30.12.25

Jest akt oskarżenia za spalanie odpadów przeciwko 73-latkowi z Sieradza.

    Prokuratura w Sieradzu skierował do sądu akt oskarżenia przeciwko 73-letniemu Janowi O., w kacie oskarżenia prokuratora zarzuca podejrzanemu 73-latkowi między innymi, składowanie, przetwarzanie i usuwanie poprzez spalanie odpadów w okresie od marca 2021 do 30 lipca 2024roku.


   Jan O. wyraził zgodę na pozostawienie przez nieustalone osoby dużej ilości odpadów komunalnych różnego pochodzenia m. in. worki foliowe, wiaderka po farbach, puszki, wyroby z materiałów łatwopalnych, ścinki pochodzące ze szwalni, opony oraz wiele innych nieczystości niewiadomego pochodzenia na użytkowanej przez siebie działce w Sieradzu.

   Wymieniony próbował 10-krotnie podpalać odpady powodując pożary oraz 5-rotnie dokonał zadymienia budynku mieszkalnego.

   Dokonano oględzin miejsca składowania odpadów, a także z udziałem biegłego z zakresu ochrony środowiska i gospodarki odpadami zabezpieczono próbki do analiz laboratoryjnych.

   Biegli we wnioskach łącznej opinii z zakresu ochrony środowiska i gospodarki odpadami oraz z zakresu pożarnictwa, wskazali, że ujawnione przedmioty podczas oględzin miejsca składowiska odpadów są odpadami w rozumieniu ustawy o odpadach, a część z tych odpadów w postaci spalonych pozostałości zawierają składniki, które powodują, że stanowią one odpady niebezpieczne.        

   Ujawnione związki metali ciężkich oraz wielopierścieniowe węglowodory aromatyczne to substancje toksyczne i rakotwórcze oraz niebezpieczne dla środowiska,  w tym szczególnie szkodliwe dla środowiska wodnego.

   Omawiane odpady winny być magazynowane w zakładach zagospodarowania odpadów, pod przykryciem, z ograniczeniem oddziaływania czynników atmosferycznych na te odpady.
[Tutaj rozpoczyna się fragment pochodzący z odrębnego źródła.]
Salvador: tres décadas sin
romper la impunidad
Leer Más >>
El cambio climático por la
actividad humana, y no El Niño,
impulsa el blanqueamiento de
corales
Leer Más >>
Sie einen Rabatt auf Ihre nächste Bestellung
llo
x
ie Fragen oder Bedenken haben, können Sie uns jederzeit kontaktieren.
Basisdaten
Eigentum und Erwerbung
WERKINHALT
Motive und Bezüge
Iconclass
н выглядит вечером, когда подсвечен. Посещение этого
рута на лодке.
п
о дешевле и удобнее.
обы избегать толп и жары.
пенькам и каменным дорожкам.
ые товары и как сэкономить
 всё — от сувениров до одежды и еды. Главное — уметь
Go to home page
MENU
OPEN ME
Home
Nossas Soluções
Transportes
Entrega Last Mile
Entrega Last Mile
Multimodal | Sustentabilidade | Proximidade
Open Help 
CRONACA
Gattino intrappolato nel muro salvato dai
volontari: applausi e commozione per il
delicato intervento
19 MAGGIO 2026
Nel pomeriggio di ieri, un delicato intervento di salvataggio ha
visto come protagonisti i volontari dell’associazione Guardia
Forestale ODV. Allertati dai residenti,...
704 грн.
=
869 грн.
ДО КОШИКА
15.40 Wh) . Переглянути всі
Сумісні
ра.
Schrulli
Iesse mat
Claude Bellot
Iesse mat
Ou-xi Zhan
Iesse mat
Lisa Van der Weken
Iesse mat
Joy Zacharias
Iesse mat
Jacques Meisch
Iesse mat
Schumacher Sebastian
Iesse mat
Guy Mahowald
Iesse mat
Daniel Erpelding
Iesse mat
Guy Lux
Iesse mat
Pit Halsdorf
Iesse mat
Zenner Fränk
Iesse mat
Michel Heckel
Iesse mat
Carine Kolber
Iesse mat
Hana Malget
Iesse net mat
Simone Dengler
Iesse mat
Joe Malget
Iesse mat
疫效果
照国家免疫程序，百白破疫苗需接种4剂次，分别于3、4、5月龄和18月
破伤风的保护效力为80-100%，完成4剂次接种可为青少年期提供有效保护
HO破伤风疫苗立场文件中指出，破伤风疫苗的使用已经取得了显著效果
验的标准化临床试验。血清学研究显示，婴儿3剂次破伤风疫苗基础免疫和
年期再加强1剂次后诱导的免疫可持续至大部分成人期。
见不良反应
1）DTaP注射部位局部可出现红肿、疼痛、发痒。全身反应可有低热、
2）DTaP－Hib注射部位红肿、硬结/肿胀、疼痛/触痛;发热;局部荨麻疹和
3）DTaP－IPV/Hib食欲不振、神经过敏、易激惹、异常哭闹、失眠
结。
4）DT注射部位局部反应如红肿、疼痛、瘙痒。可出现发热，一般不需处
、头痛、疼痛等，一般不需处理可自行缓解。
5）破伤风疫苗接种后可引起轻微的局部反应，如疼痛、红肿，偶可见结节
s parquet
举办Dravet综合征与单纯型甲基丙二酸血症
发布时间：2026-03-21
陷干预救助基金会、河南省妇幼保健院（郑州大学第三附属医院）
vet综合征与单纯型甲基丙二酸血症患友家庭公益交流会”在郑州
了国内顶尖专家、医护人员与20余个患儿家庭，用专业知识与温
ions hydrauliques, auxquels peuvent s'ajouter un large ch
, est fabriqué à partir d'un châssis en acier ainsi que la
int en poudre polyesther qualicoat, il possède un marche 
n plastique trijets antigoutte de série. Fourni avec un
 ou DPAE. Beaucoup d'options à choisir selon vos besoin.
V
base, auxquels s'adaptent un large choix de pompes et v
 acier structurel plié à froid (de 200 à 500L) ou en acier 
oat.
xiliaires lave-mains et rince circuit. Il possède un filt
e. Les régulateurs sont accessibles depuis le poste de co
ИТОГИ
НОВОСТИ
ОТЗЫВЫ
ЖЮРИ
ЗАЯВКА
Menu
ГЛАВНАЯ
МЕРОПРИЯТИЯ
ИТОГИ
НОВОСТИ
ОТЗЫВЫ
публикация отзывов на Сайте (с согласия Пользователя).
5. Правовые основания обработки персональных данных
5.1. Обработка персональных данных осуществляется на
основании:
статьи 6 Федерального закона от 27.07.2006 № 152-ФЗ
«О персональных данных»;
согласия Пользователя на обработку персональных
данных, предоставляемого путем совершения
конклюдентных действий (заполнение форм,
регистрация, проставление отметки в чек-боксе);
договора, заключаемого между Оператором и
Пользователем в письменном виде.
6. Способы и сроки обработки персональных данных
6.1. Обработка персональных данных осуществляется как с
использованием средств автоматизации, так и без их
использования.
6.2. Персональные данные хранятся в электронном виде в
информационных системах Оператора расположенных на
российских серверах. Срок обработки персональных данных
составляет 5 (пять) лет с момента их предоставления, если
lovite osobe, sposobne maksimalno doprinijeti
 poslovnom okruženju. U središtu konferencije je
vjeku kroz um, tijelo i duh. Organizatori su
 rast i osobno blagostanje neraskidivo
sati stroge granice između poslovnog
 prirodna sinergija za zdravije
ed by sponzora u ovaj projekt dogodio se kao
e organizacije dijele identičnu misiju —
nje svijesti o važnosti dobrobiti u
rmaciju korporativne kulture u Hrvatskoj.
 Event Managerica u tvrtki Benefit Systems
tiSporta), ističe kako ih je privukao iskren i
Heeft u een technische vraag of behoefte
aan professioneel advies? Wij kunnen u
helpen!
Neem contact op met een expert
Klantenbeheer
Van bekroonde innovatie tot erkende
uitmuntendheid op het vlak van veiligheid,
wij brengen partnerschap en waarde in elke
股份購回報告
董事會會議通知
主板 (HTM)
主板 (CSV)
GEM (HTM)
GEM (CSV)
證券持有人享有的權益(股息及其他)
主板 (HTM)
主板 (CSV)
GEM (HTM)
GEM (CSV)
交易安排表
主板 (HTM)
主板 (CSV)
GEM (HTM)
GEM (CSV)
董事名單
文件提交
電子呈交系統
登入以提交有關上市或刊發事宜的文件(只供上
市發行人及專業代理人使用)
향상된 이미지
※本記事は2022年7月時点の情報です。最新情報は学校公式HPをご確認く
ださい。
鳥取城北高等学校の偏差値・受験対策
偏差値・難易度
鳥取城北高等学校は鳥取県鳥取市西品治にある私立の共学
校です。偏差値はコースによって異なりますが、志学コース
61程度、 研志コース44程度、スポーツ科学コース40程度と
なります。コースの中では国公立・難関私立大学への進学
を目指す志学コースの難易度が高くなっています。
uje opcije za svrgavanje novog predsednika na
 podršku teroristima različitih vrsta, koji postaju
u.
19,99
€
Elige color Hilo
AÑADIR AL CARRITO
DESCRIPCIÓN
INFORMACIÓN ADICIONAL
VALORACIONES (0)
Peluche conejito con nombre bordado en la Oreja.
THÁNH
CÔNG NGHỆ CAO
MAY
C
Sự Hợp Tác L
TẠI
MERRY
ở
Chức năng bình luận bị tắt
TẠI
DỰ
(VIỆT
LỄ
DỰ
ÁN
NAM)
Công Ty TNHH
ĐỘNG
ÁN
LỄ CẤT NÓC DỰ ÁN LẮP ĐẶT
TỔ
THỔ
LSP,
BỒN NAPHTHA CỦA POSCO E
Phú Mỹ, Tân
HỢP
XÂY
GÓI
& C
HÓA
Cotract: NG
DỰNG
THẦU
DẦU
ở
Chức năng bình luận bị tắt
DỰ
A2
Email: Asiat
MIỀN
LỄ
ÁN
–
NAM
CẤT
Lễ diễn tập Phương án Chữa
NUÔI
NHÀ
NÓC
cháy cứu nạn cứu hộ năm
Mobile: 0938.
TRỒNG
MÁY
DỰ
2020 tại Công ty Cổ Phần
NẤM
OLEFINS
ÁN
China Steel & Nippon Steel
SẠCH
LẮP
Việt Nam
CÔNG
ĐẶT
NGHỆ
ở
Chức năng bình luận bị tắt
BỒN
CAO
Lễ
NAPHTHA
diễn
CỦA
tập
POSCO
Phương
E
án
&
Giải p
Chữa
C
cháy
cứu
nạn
Odpady magazynowane były w sposób nielegalny z naruszeniem przepisów przeciwpożarowych oraz przepisów ochrony środowiska i gospodarki odpadami.

   Warunki i sposób składowania substancji w poddanych oględzinom miejscach, uwzględniając nadto ich ilość oraz położenie i charakter nieruchomości mogą zagrozić zdrowiu człowieka, a także mogą spowodować obniżenie jakości wody, powietrza lub powierzchni ziemi.

   Zagrożenie to wynika z faktu, że odpady te były już w sposób prymitywny wielokrotnie przekształcane termicznie w bezpośrednim sąsiedztwie terenów zamieszkania, a każde palenie się odpadów jest istotnym zjawiskiem naruszającym stabilność ekosystemów, które stwarza bezpośrednie zagrożenie dla życia i zdrowia ludzi. W wyniku wielokrotnych prób palenia odpadów w sposób prymitywny występował skutek obniżenia jakości powietrza.

   Skład i sposób zdeponowania odpadów we wskazanej lokalizacji, w tym w sąsiedztwie zabudowy mieszkalnej, w ocenie biegłego z zakresu pożarnictwa, w przypadku ich zapalenia, stwarzałoby zagrożenie dla życia i zdrowia osób przebywających, zamieszkujących w bezpośrednim otoczeniu tego miejsca, w postaci rozprzestrzenienia substancji trujących, zawartych w gazowych produktach rozkładu termicznego i spalania.

   Spalanie odpadów w mniejszych i jednostkowych paleniskach w ocenie biegłych naraża osoby przebywające w sąsiedztwie na bezpośrednie ryzyko utraty życia lub ciężkiego uszczerbku na zdrowiu w związku z bezpośrednim zagrożeniem inhalacyjnym na substancje toksyczne.

   Przesłuchany w charakterze podejrzanego Jan O. wyjaśnił, że śmieci były przywiezione pod jego nieobecność i nigdzie nie zgłaszał faktu, że ktoś przywoził do niego śmieci. Przyznał także, że sam palił śmieci w piecu i na posesji. Źródło Prokuratura Okręgowa w Sieradzu. 

   Za zarzucane przestępstwa grozi do 10 lat pozbawienia wolności.